I got the litter pan with my CSBW, and I really dig the fact that it catches all the flinging poo. That rocks. But I'm unhappy with what I'm currently using in the pan. Right now I use Carefresh in it, because we had that for our guinea pigs and I just figured it would be fine. But whenever Gertie steps on the wet Carefresh, it gets glued to her feet and wrapped around her toes. I don't like that. And then today I found blood on her wheel, and since she has no visible wounds I can only assume that she hurt her foot somehow, and I'd be willing to bet it was the Carefresh since she had a bunch of that stuck all up in her toes when I got her out this evening. 

So. What do you use in your litter pan? Should I just use a fleece liner in there?


----------



## veewimmer (Feb 17, 2011)

ajweekley said:


> I got the litter pan with my CSBW, and I really dig the fact that it catches all the flinging poo. That rocks. But I'm unhappy with what I'm currently using in the pan. Right now I use Carefresh in it, because we had that for our guinea pigs and I just figured it would be fine. But whenever Gertie steps on the wet Carefresh, it gets glued to her feet and wrapped around her toes. I don't like that. And then today I found blood on her wheel, and since she has no visible wounds I can only assume that she hurt her foot somehow, and I'd be willing to bet it was the Carefresh since she had a bunch of that stuck all up in her toes when I got her out this evening.
> 
> So. What do you use in your litter pan? Should I just use a fleece liner in there?


I just fold a paper towel to fit the litter pan. It's easy for me because I can just pick it up and toss it in the morning.

Sent from Petguide.com Free App


----------



## whatisamegan (Aug 13, 2013)

veewimmer said:


> I just fold a paper towel to fit the litter pan. It's easy for me because I can just pick it up and toss it in the morning.
> 
> Sent from Petguide.com Free App


I second this! I use paper towel. 

Sent from Petguide.com Free App


----------



## GoodandPlenty (Feb 4, 2012)

I didn't care for the litter pan that came with Sophie's wheel and made my own using coroplast. It fits perfectly under the wheel and extends out about 10". That gives her lots of room. She only poops and pees on her wheel and in her litter pan, so the fitted pan is a huge upgrade. I made two, so that I can rotate for cleaning purposes. They don't get very dirty though.

I have litter pads for her pan, using the same construction as her cage liners. I shake the liner clean every day, and replace with a fresh liner every other day. Hedgie laundry is once a week.

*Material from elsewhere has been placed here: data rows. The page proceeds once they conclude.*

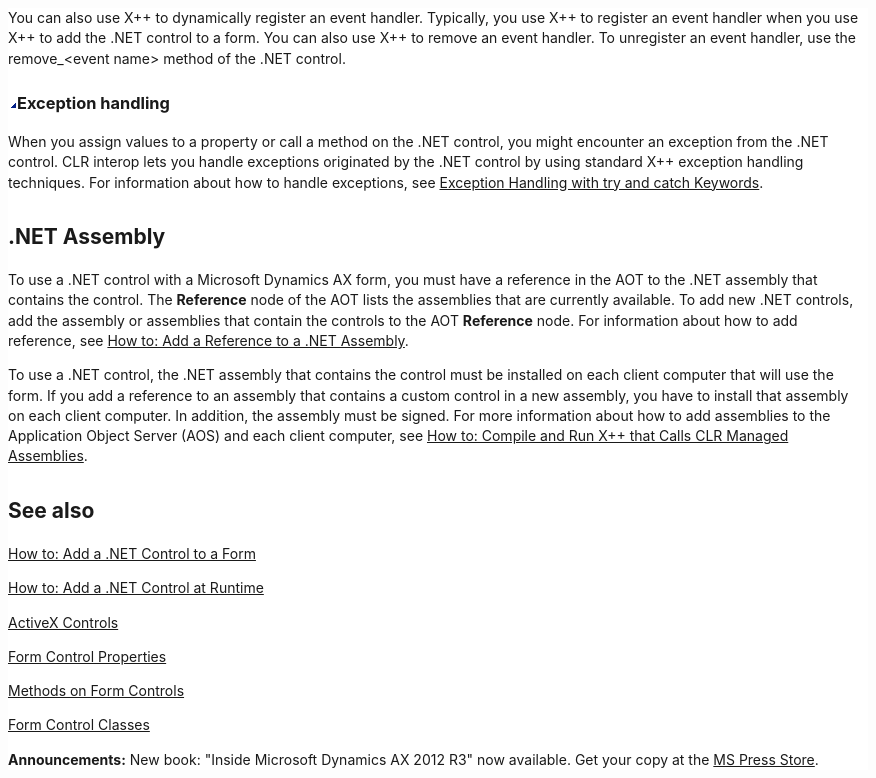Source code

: You can also use X++ to dynamically register an event handler. Typically, you use X++ to register an event handler when you use X++ to add the .NET control to a form. You can also use X++ to remove an event handler. To unregister an event handler, use the remove\_\<event name\> method of the .NET control.

### ![Gg864879.collapse\_all(en-us,AX.60).gif](images/Gg863931.collapse_all(en-us,AX.60).gif "Gg864879.collapse_all(en-us,AX.60).gif")Exception handling

When you assign values to a property or call a method on the .NET control, you might encounter an exception from the .NET control. CLR interop lets you handle exceptions originated by the .NET control by using standard X++ exception handling techniques. For information about how to handle exceptions, see [Exception Handling with try and catch Keywords](exception-handling-with-try-and-catch-keywords.md).

## .NET Assembly

To use a .NET control with a Microsoft Dynamics AX form, you must have a reference in the AOT to the .NET assembly that contains the control. The **Reference** node of the AOT lists the assemblies that are currently available. To add new .NET controls, add the assembly or assemblies that contain the controls to the AOT **Reference** node. For information about how to add reference, see [How to: Add a Reference to a .NET Assembly](how-to-add-a-reference-to-a-net-assembly.md).

To use a .NET control, the .NET assembly that contains the control must be installed on each client computer that will use the form. If you add a reference to an assembly that contains a custom control in a new assembly, you have to install that assembly on each client computer. In addition, the assembly must be signed. For more information about how to add assemblies to the Application Object Server (AOS) and each client computer, see [How to: Compile and Run X++ that Calls CLR Managed Assemblies](how-to-compile-and-run-x-that-calls-clr-managed-assemblies.md).

## See also

[How to: Add a .NET Control to a Form](how-to-add-a-net-control-to-a-form.md)

[How to: Add a .NET Control at Runtime](how-to-add-a-net-control-at-runtime.md)

[ActiveX Controls](activex-controls.md)

[Form Control Properties](form-control-properties.md)

[Methods on Form Controls](methods-on-form-controls.md)

[Form Control Classes](form-control-classes.md)

  
**Announcements:** New book: "Inside Microsoft Dynamics AX 2012 R3" now available. Get your copy at the [MS Press Store](https://www.microsoftpressstore.com/store/inside-microsoft-dynamics-ax-2012-r3-9780735685109).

The material of her pan liners is light brown and has worked very well. After she became sick and started presenting blood in her urine, I started adding a layer of white on top of the liner and would suggest that liners should be white because it allows owners to monitor pee quantity and color characteristics. Knowing what I know now about monitoring health, I will probably continue to add the white layer over top forever.

These pictures are older than quite I am doing now, but should give a good idea of what I'm talking about.

http://serenebreezes.com/Sophies-pictures/new-litter-pan-a.jpg

http://serenebreezes.com/Sophies-pictures/new-litter-pan-c.jpg

http://serenebreezes.com/Sophies-pictures/wheel.jpg


----------



## redhead38 (Jul 11, 2013)

I use a paper cat litter.

ExquisiCat® Naturals Fragrance Free Paper Cat Litter


----------



## DesertHedgehogs (Apr 2, 2013)

I use a folded up paper towel, change it out every morning. The white will immediately show any blood or off color urine or feces. It's too big to stick to their feet for long, and it being flat discourages them nesting in it, though I have a few that will try to drag it into their sleep sacks


----------



## kathonn (Oct 25, 2013)

I tried using paper towel, but my hedgehog decided it would be a wonderful hiding place! I use carefresh and haven't had much trouble yet. My problem is she will decide to poo right outside of her little box!


----------